- Exercise prompt
From the mailing list post on sketching in CAD packages, list every kind of sketch constraint it mentions.

OpenSCAD mailing list-2 wrote
Adrianv, sketching is very common in cad packages. See this video from
about
10s to 40s he makes a sketch https://www.youtube.com/watch?v=CbPIs4MzvzU.
Basically a bunch of points and he adds constraints by adding dimensions,
though not all are dimensions. At one point he selects two lines and
constains them to be the same length. Other things that are common is
defining a line to be vertical or horizontal, or constrain two lines to be
parallel.
This doesn't really fit the OpenSCAD framework at all. If you want to lines
the same length...you define them to be the same length. I liked it when he
just selected some edges and rounded them over.

[Collected data]
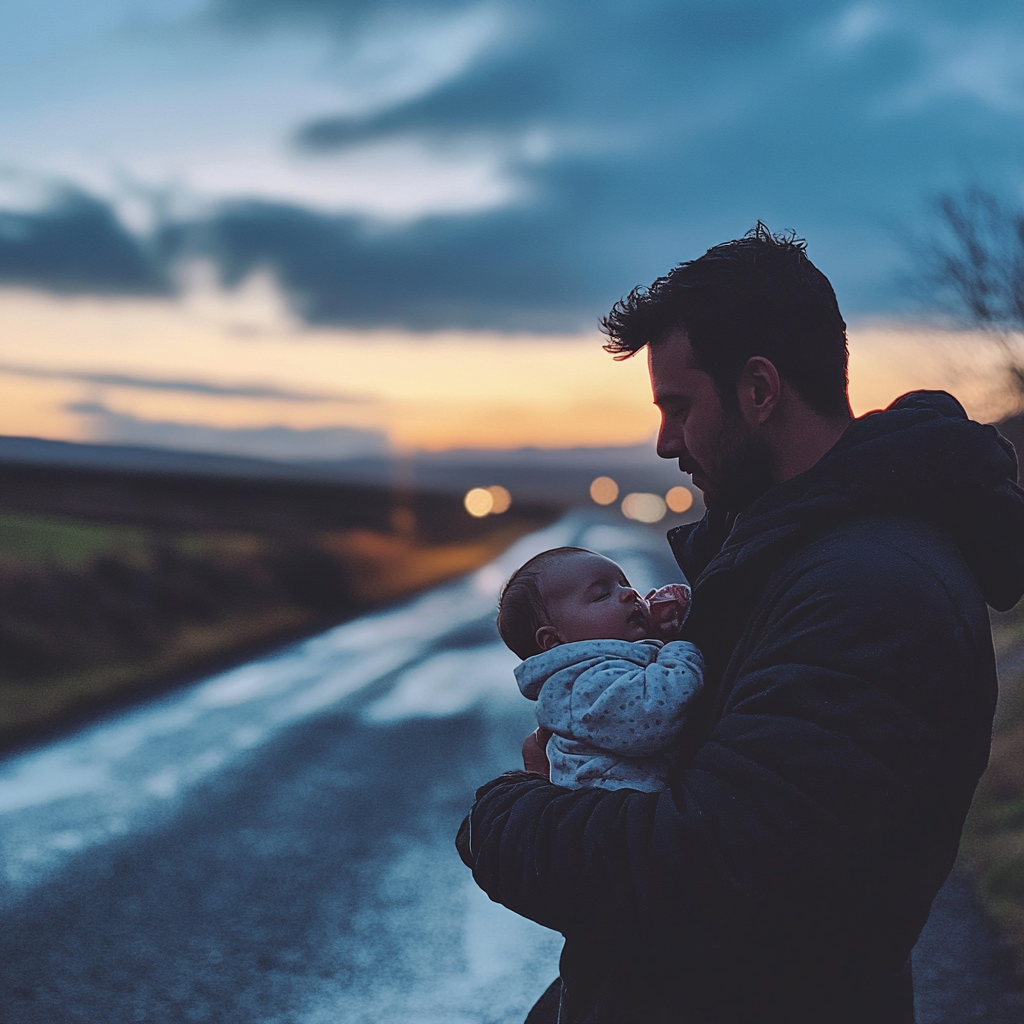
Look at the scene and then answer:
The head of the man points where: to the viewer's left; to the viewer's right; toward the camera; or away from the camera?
to the viewer's left

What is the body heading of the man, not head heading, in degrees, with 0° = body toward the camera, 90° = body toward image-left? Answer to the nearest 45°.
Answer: approximately 90°

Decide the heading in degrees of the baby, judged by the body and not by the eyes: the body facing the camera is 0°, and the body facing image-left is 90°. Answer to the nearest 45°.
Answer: approximately 270°
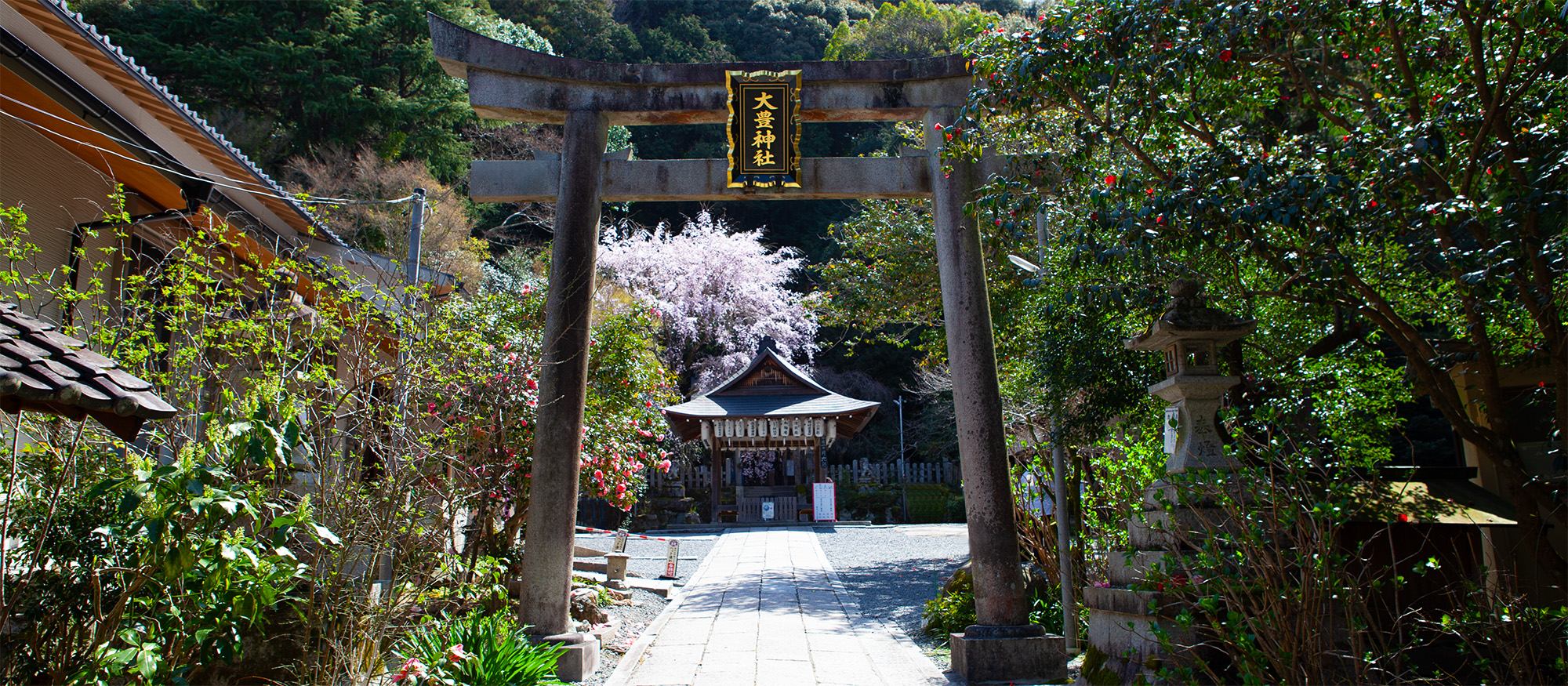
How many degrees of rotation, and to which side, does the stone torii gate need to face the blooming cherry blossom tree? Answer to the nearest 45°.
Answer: approximately 180°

- Answer to this exercise
- Dimensions
- Two lines constrained to be the same length
- A line defined to be vertical
- A line defined to be horizontal
- Two lines constrained to be parallel